Bug 198653 - www/npm: Add pkg-message to warn users of unverified/unauthenticated downloads
Summary: www/npm: Add pkg-message to warn users of unverified/unauthenticated downloads
Status: Closed Not Accepted
Alias: None
Product: Ports & Packages
Classification: Unclassified
Component: Individual Port(s) (show other bugs)
Version: Latest
Hardware: Any Any
: --- Affects Many People
Assignee: Po-Chuan Hsieh
Keywords: easy, feature, needs-qa, patch
Depends on:
Reported: 2015-03-17 09:13 UTC by Yuri Victorovich
Modified: 2015-06-15 06:57 UTC (History)
2 users (show)

See Also:
koobs: maintainer-feedback+

patch (2.07 KB, patch)
2015-03-17 09:13 UTC, Yuri Victorovich
koobs: maintainer-approval-
Details | Diff

Note You need to log in before you can comment on or make changes to this bug.
Description Yuri Victorovich freebsd_committer 2015-03-17 09:13:35 UTC
Created attachment 154447 [details]

NPM doesn't currently support package authentication, therefore subjecting users to the possibility of MITM attacks.

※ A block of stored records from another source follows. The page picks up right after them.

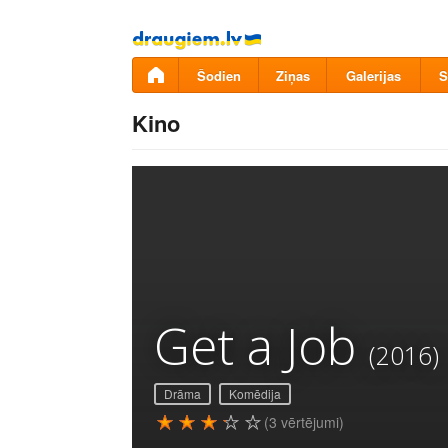
Pāriet
uz
saturu
Šodien
Ziņas
Galerijas
S
Kino
Get a Job
(2016)
Drāma
Komēdija
(3 vērtējumi)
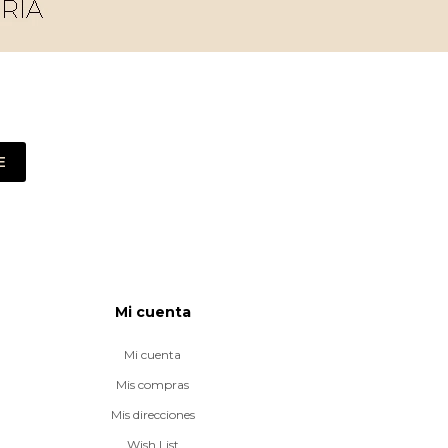
E
Mi cuenta
Mi cuenta
Mis compras
Mis direcciones
Wish List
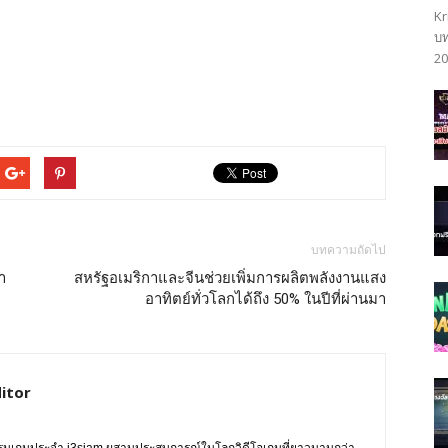
Kr
บท
20
บทความถัดไป
า
สหรัฐอเมริกาและจีนช่วยเพิ่มการผลิตพลังงานแสง
อาทิตย์ทั่วโลกได้ถึง 50% ในปีที่ผ่านมา
itor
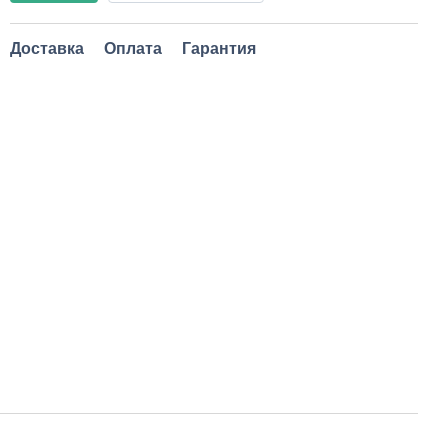
Доставка
Оплата
Гарантия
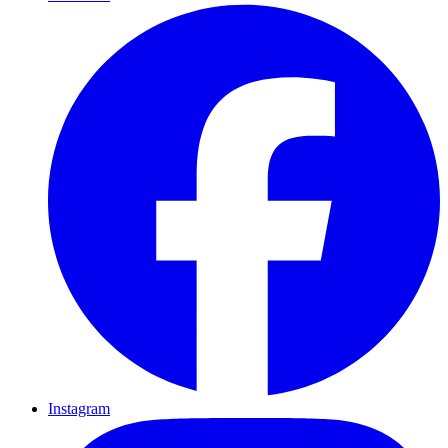
Instagram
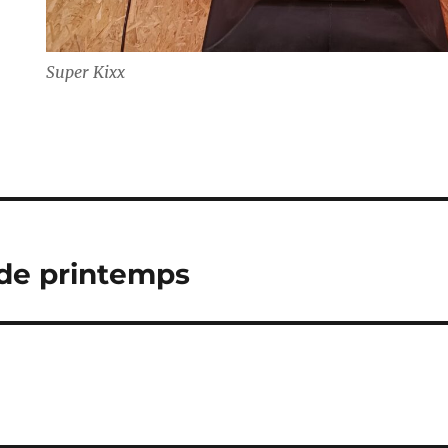
Super Kixx
de printemps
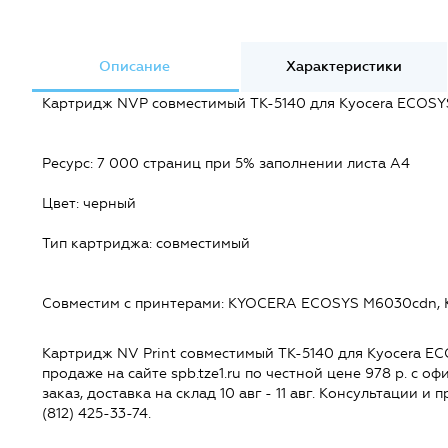
Описание
Характеристики
Картридж NVP совместимый TK-5140 для Kyocera ECOSY
Ресурс: 7 000 страниц при 5% заполнении листа А4
Цвет: черный
Тип картриджа: совместимый
Совместим c принтерами: KYOCERA ECOSYS M6030cdn,
Картридж NV Print совместимый TK-5140 для Kyocera E
продаже на сайте spb.tze1.ru по честной цене 978 р. с о
заказ, доставка на склад 10 авг - 11 авг. Консультации 
(812) 425-33-74.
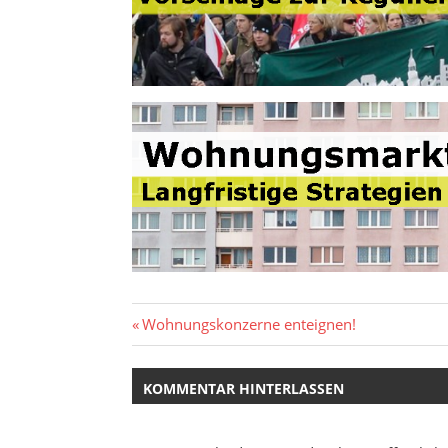
Beitragsnavigation
Vorheriger
Wohnungskonzerne enteignen!
Beitrag:
KOMMENTAR HINTERLASSEN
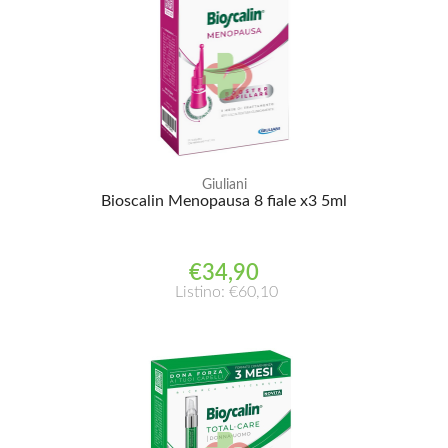
Giuliani
Bioscalin Menopausa 8 fiale x3 5ml
€34,90
Listino: €60,10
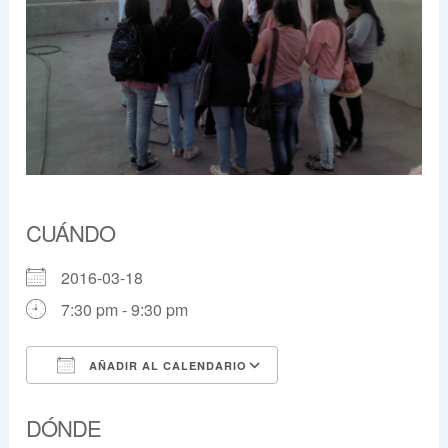
CUÁNDO
2016-03-18
7:30 pm - 9:30 pm
AÑADIR AL CALENDARIO
Descargar ICS
Google Calendar
DÓNDE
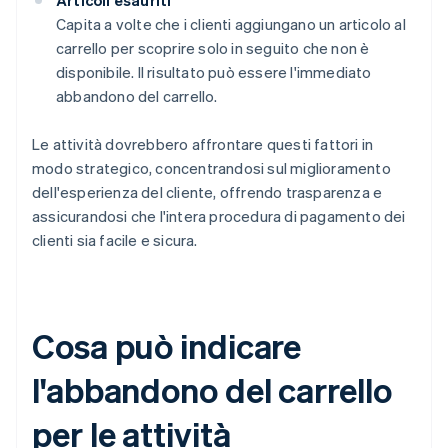
Articoli esauriti
Capita a volte che i clienti aggiungano un articolo al
carrello per scoprire solo in seguito che non è
disponibile. Il risultato può essere l'immediato
abbandono del carrello.
Le attività dovrebbero affrontare questi fattori in
modo strategico, concentrandosi sul miglioramento
dell'esperienza del cliente, offrendo trasparenza e
assicurandosi che l'intera procedura di pagamento dei
clienti sia facile e sicura.
Cosa può indicare
l'abbandono del carrello
per le attività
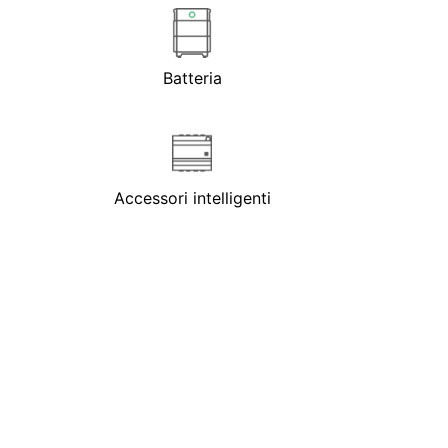
Batteria
Accessori intelligenti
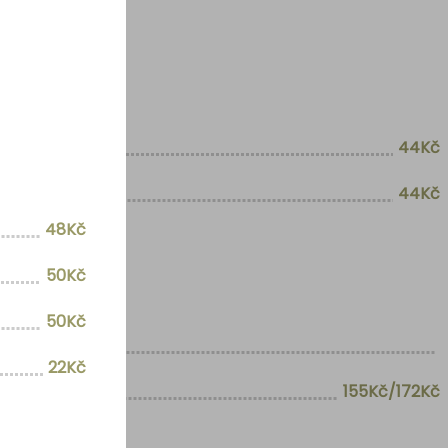
44Kč
44Kč
48Kč
50Kč
50Kč
22Kč
155Kč/172Kč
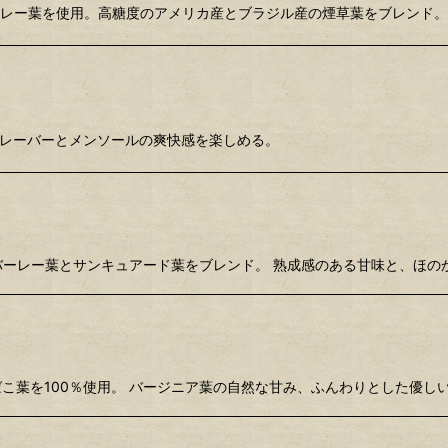
%とバーレー葉を使用。高糖度のアメリカ産とブラジル産の煙草葉をブレン
ルフレーバーとメンソールの爽快感を楽しめる。
を主体にバーレー葉とサンキュアード葉をブレンド。 熟成感のある甘味と、ほ
培のたばこ葉を100％使用。 バージニア葉の自然な甘み、ふんわりとした優し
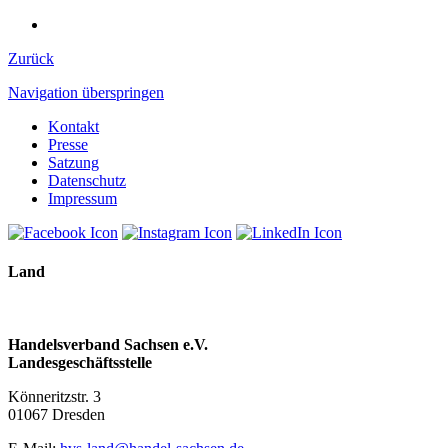
Zurück
Navigation überspringen
Kontakt
Presse
Satzung
Datenschutz
Impressum
Land
Handelsverband Sachsen e.V.
Landesgeschäftsstelle
Könneritzstr. 3
01067 Dresden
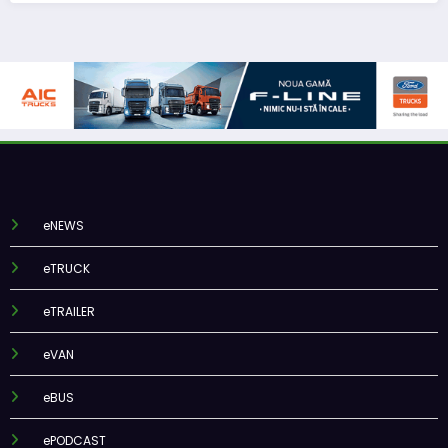
eNEWS
eTRUCK
eTRAILER
eVAN
eBUS
ePODCAST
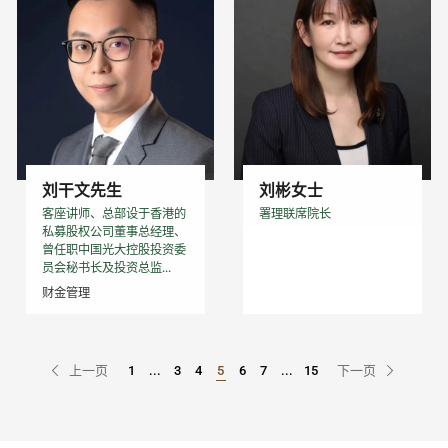
刘干文先生
刘彬女士
客座讲师、总部设于香港的
署理联席院长
私募股权公司董事总经理、
曾任职中国光大控股投资委
员会秘书长及投资总监...
财金管理
上一页
1
...
3
4
5
6
7
...
15
下一页
Go to Page
Go to Page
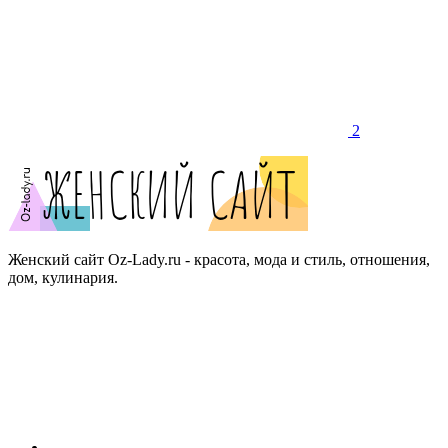
2
Женский сайт Oz-Lady.ru - красота, мода и стиль, отношения,
дом, кулинария.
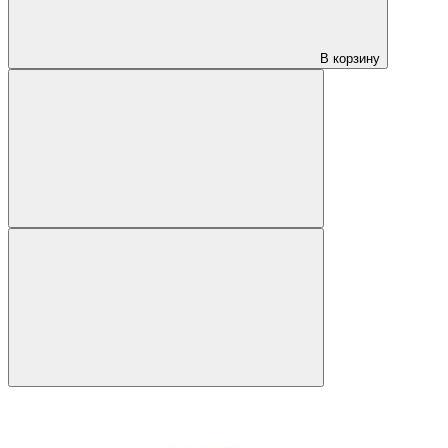
В корзину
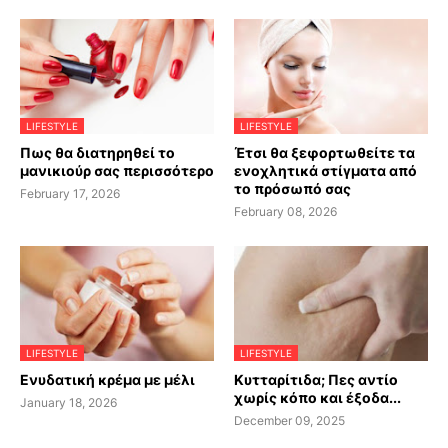
LIFESTYLE
LIFESTYLE
Πως θα διατηρηθεί το
Έτσι θα ξεφορτωθείτε τα
μανικιούρ σας περισσότερο
ενοχλητικά στίγματα από
το πρόσωπό σας
February 17, 2026
February 08, 2026
LIFESTYLE
LIFESTYLE
Ενυδατική κρέμα με μέλι
Κυτταρίτιδα; Πες αντίο
χωρίς κόπο και έξοδα...
January 18, 2026
December 09, 2025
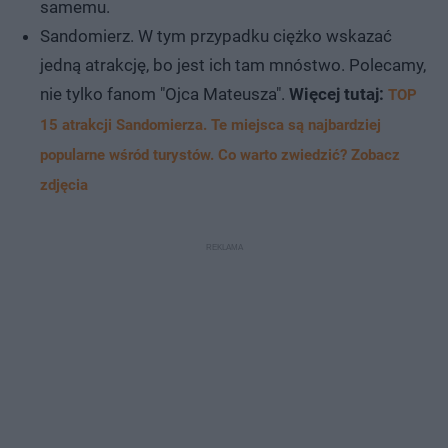
samemu.
Sandomierz. W tym przypadku ciężko wskazać
jedną atrakcję, bo jest ich tam mnóstwo. Polecamy,
nie tylko fanom "Ojca Mateusza".
Więcej tutaj:
TOP
15 atrakcji Sandomierza. Te miejsca są najbardziej
popularne wśród turystów. Co warto zwiedzić? Zobacz
zdjęcia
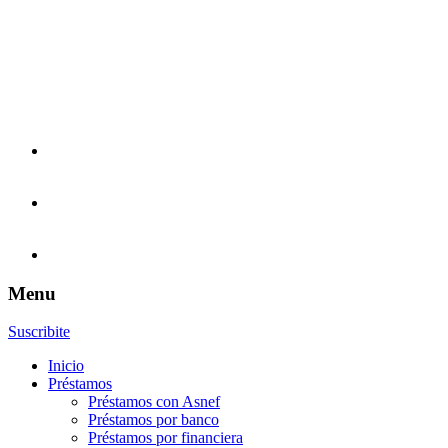
Menu
Suscribite
Inicio
Préstamos
Préstamos con Asnef
Préstamos por banco
Préstamos por financiera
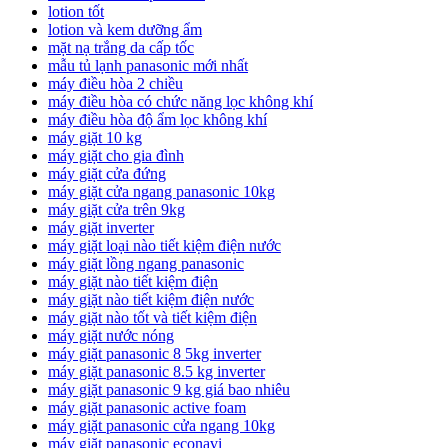
lotion tốt
lotion và kem dưỡng ẩm
mặt nạ trắng da cấp tốc
mẫu tủ lạnh panasonic mới nhất
máy điều hòa 2 chiều
máy điều hòa có chức năng lọc không khí
máy điều hòa độ ẩm lọc không khí
máy giặt 10 kg
máy giặt cho gia đình
máy giặt cửa đứng
máy giặt cửa ngang panasonic 10kg
máy giặt cửa trên 9kg
máy giặt inverter
máy giặt loại nào tiết kiệm điện nước
máy giặt lồng ngang panasonic
máy giặt nào tiết kiệm điện
máy giặt nào tiết kiệm điện nước
máy giặt nào tốt và tiết kiệm điện
máy giặt nước nóng
máy giặt panasonic 8 5kg inverter
máy giặt panasonic 8.5 kg inverter
máy giặt panasonic 9 kg giá bao nhiêu
máy giặt panasonic active foam
máy giặt panasonic cửa ngang 10kg
máy giặt panasonic econavi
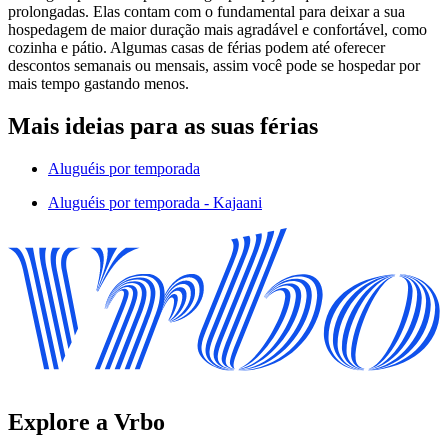
prolongadas. Elas contam com o fundamental para deixar a sua
hospedagem de maior duração mais agradável e confortável, como
cozinha e pátio. Algumas casas de férias podem até oferecer
descontos semanais ou mensais, assim você pode se hospedar por
mais tempo gastando menos.
Mais ideias para as suas férias
Aluguéis por temporada
Aluguéis por temporada - Kajaani
Explore a Vrbo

For reference see this discussion here https://github.com/node-forward/discussions/issues/29

Additionally, npm allows to download GitHub projects without any verification in direct from developer to user system fashion, see https://docs.npmjs.com/cli/install

Patch adds security advisories as pkg-message
Comment 1 Mark Felder freebsd_committer 2015-03-18 12:45:40 UTC
Seems reasonable to me, but I'll let the port maintainer weigh in.
Comment 2 Kubilay Kocak freebsd_committer freebsd_triage 2015-06-14 09:49:03 UTC
Maintainer timeout. Open to take.
Comment 3 Po-Chuan Hsieh freebsd_committer 2015-06-14 15:03:44 UTC
I do not think it's necessary to add such message.